Les consignes:
1. Dans le texte sur le recours, quelle période litigieuse les décisions des 17 et 20 juillet 2015 concernent-elles ?
2. Reprenez le texte sur le recours après sa dernière phrase et écrivez-en la suite.

Page:
—————

Le recourant a dès lors qualité pour recourir et son recours sera déclaré recevable de ce point de vue.

4) Le recours est d’abord dirigé contre le courrier du 1er juillet 2015 du directeur général de l’OCD par lequel le DSE se déclare incompétent pour ordonner la suspension d’une sanction pénale.

Cette question relève de l’application des dispositions du CP s’agissant de l’exécution d’une sanction pénale définitive et exécutoire, si bien que la chambre de céans est incompétente pour traiter de ce recours qui sera déclaré irrecevable. La question de savoir si ce courrier constitue ou non une décision peut ainsi souffrir de rester ouverte.

5) Le recours est dirigé contre les deux décisions des 17 et 20 juillet 2015 du DSE constatant les conditions de détention du recourant licite pour la période litigieuse du 6 février au 5 juin 2015.

6) Le recourant invoque la problématique de l’exécution de sa peine au sein de la prison de Champ-Dollon alors qu’il était sous le régime de l’exécution de la sanction pénale. Il invoque à cet égard, l’absence de pénurie de places disponibles dans les établissements d’exécution des peines suisses et l’illicéité d’une peine de plus de trois mois au sein de la prison de Champ-Dollon. Par ailleurs, l’absence d’infrastructures à Champ-Dollon ne justifierait pas la violation de la loi.

—————

Informations fournies:

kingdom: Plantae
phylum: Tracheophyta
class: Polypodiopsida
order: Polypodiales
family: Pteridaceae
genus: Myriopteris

—————

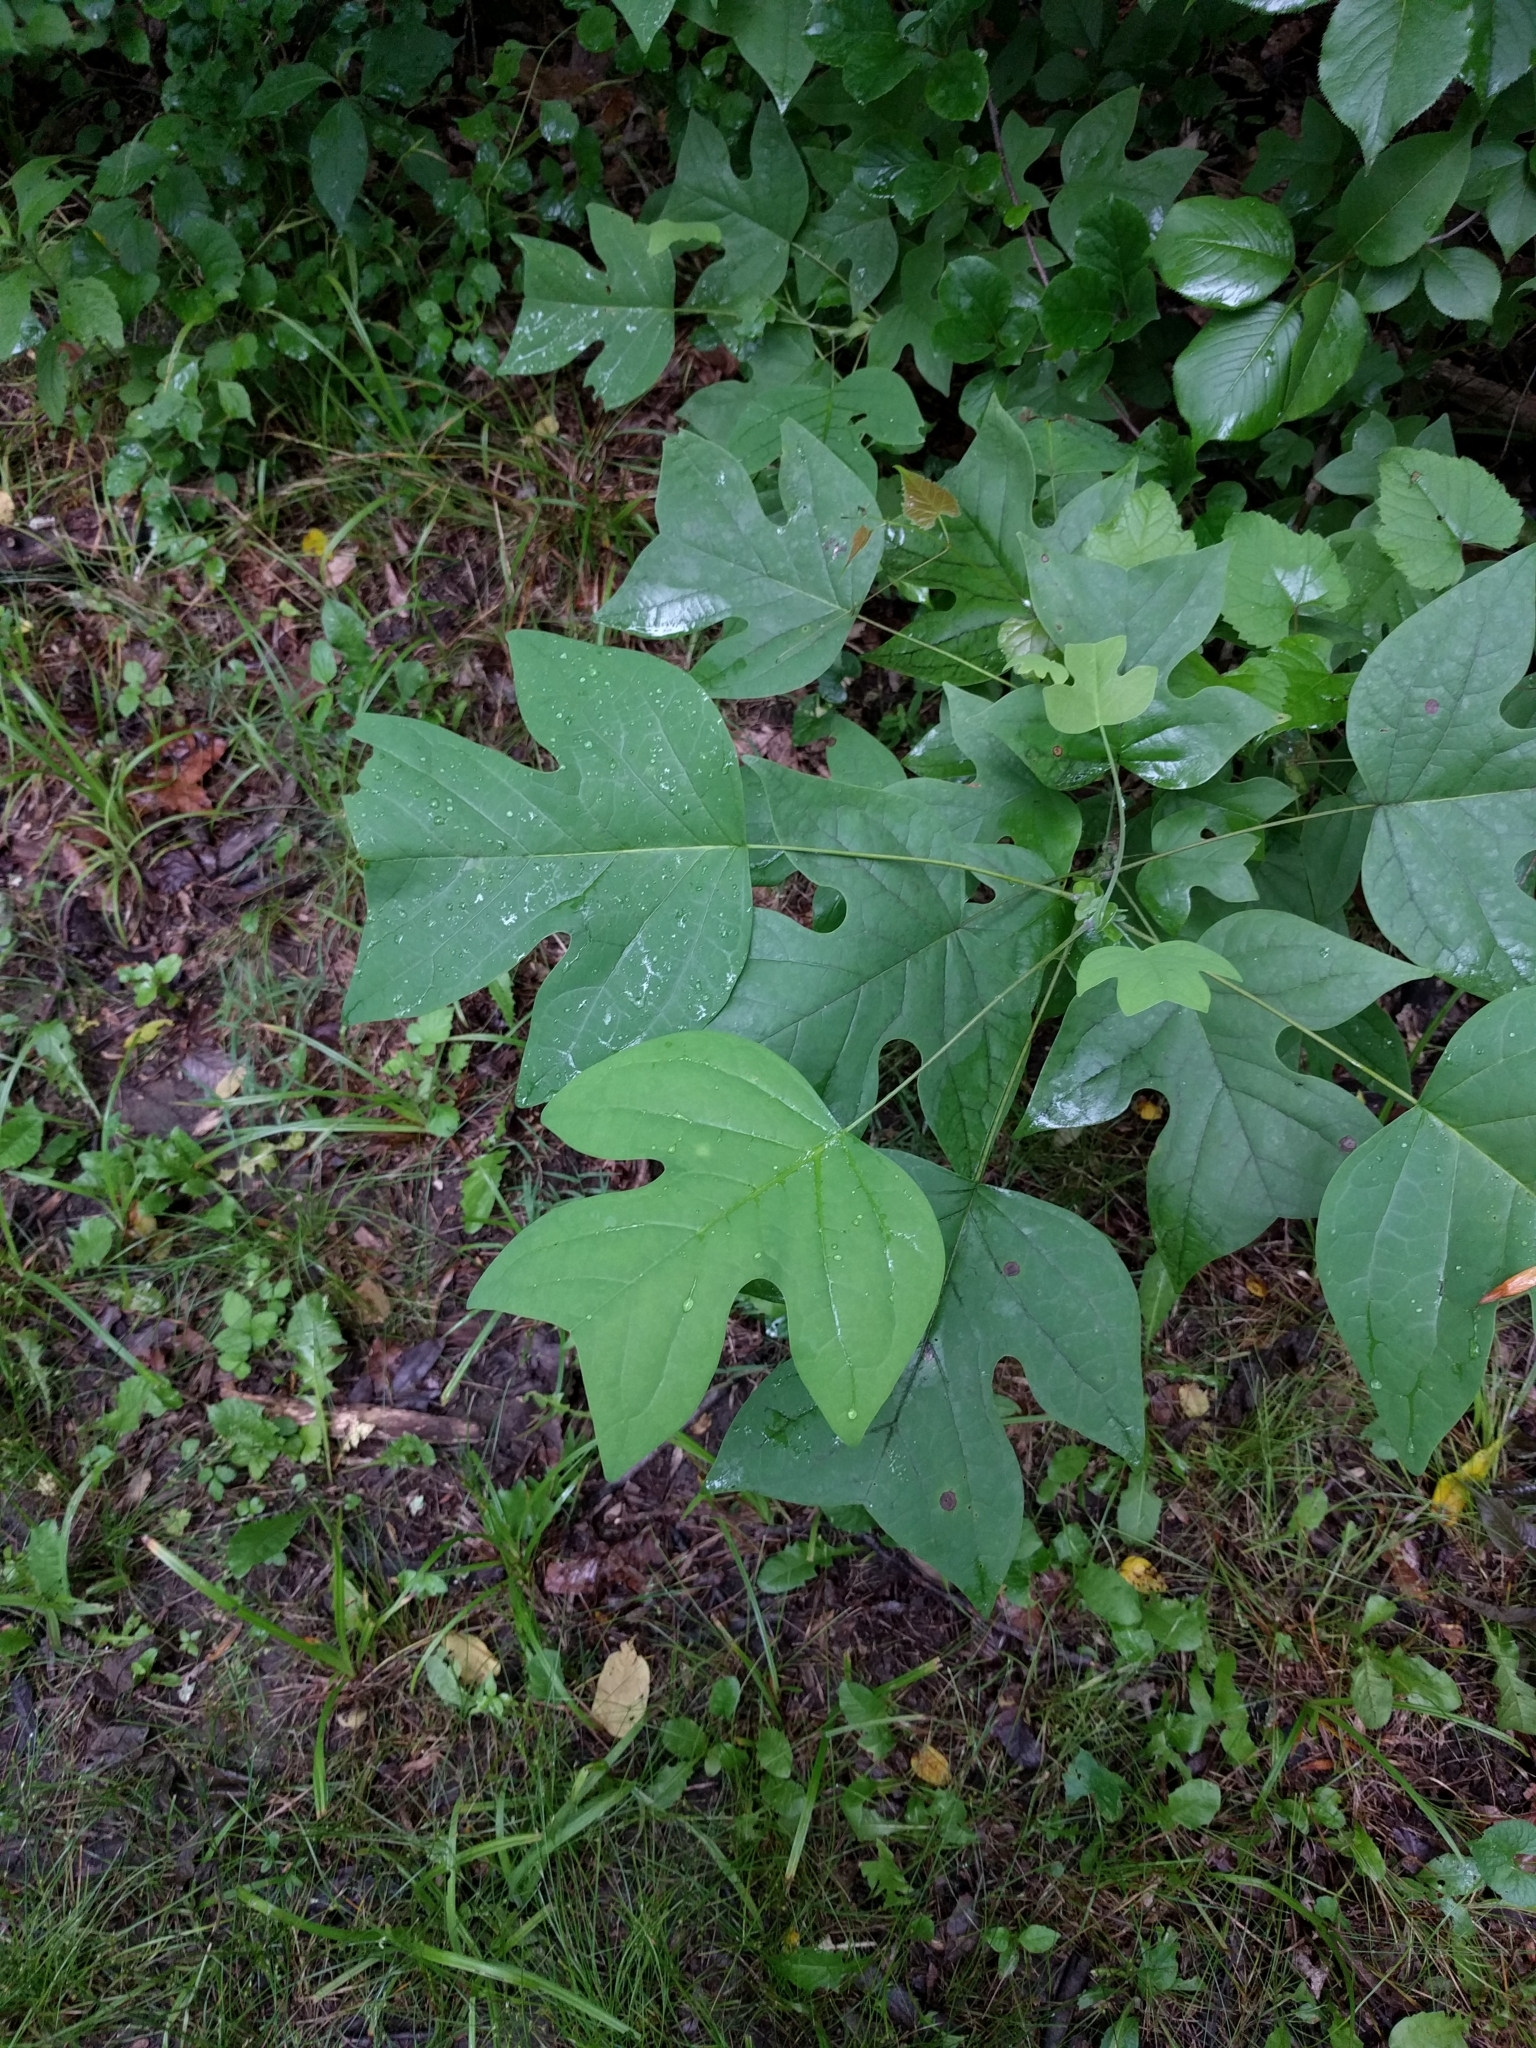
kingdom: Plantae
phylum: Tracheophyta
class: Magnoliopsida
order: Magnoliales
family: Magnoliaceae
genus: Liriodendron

—————

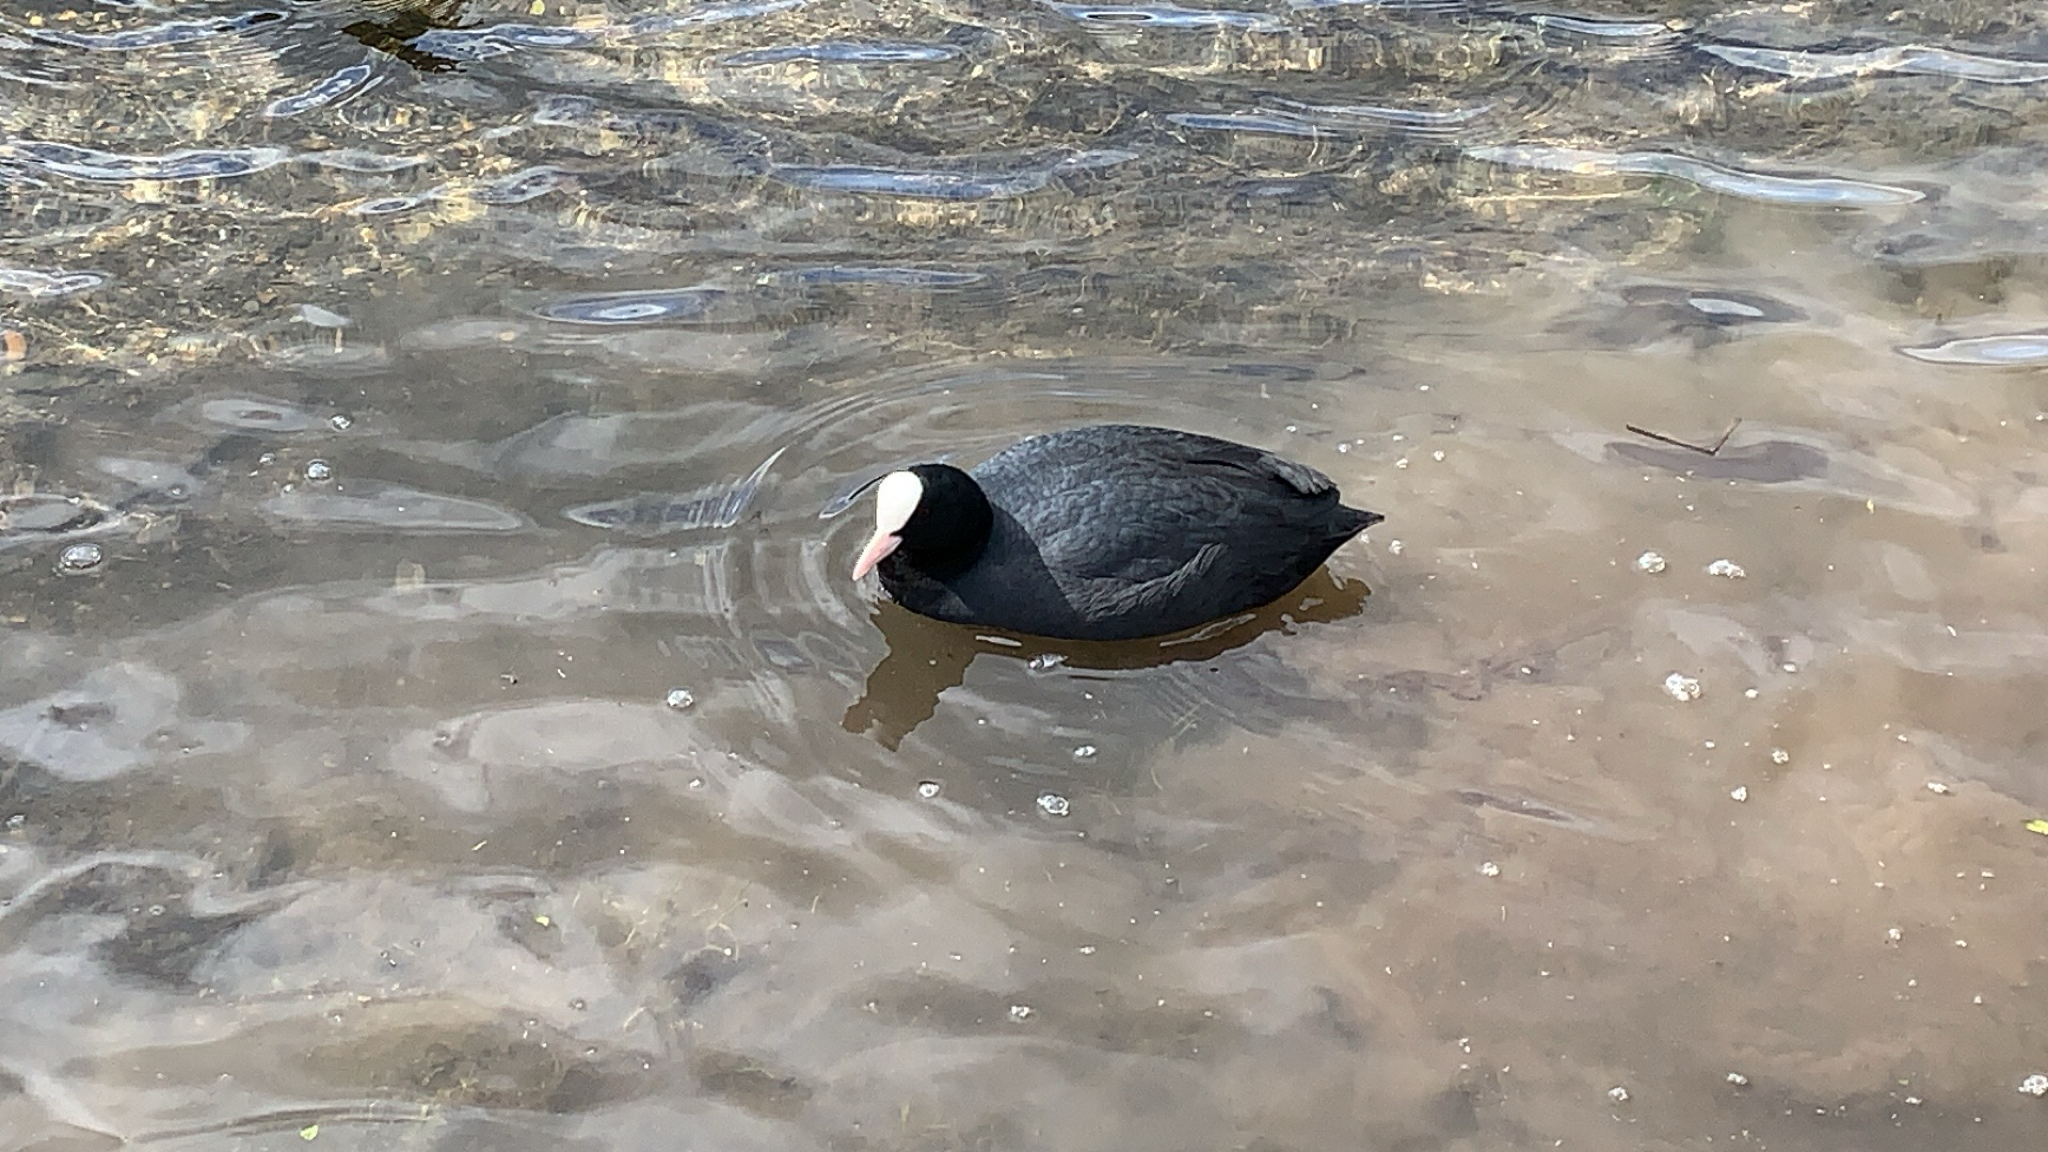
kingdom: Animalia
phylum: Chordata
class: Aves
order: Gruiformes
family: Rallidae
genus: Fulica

—————

Réponses de l'exercice:
1. Du 6 février au 5 juin 2015.

2.
a. À teneur de l’art. 1 du règlement sur le régime intérieur de la prison et le statut des personnes incarcérées du 30 septembre 1985 (RRIP - F 1 50.04), la prison de Champ-Dollon est un établissement réservé aux prévenus, soit aux personnes placées en détention préventive (al. 1). Elle reçoit également les personnes condamnées en application du droit pénal ordinaire ou du droit pénal militaire à une peine d’arrêts ou d’emprisonnement de trois mois au plus, ou qui doivent subir un solde de peine d’une durée inférieure à trois mois, pour autant qu’elles ne puissent être placées dans un établissement pour des condamnés à de courtes peines (al. 2 let. a al. 3 let. b).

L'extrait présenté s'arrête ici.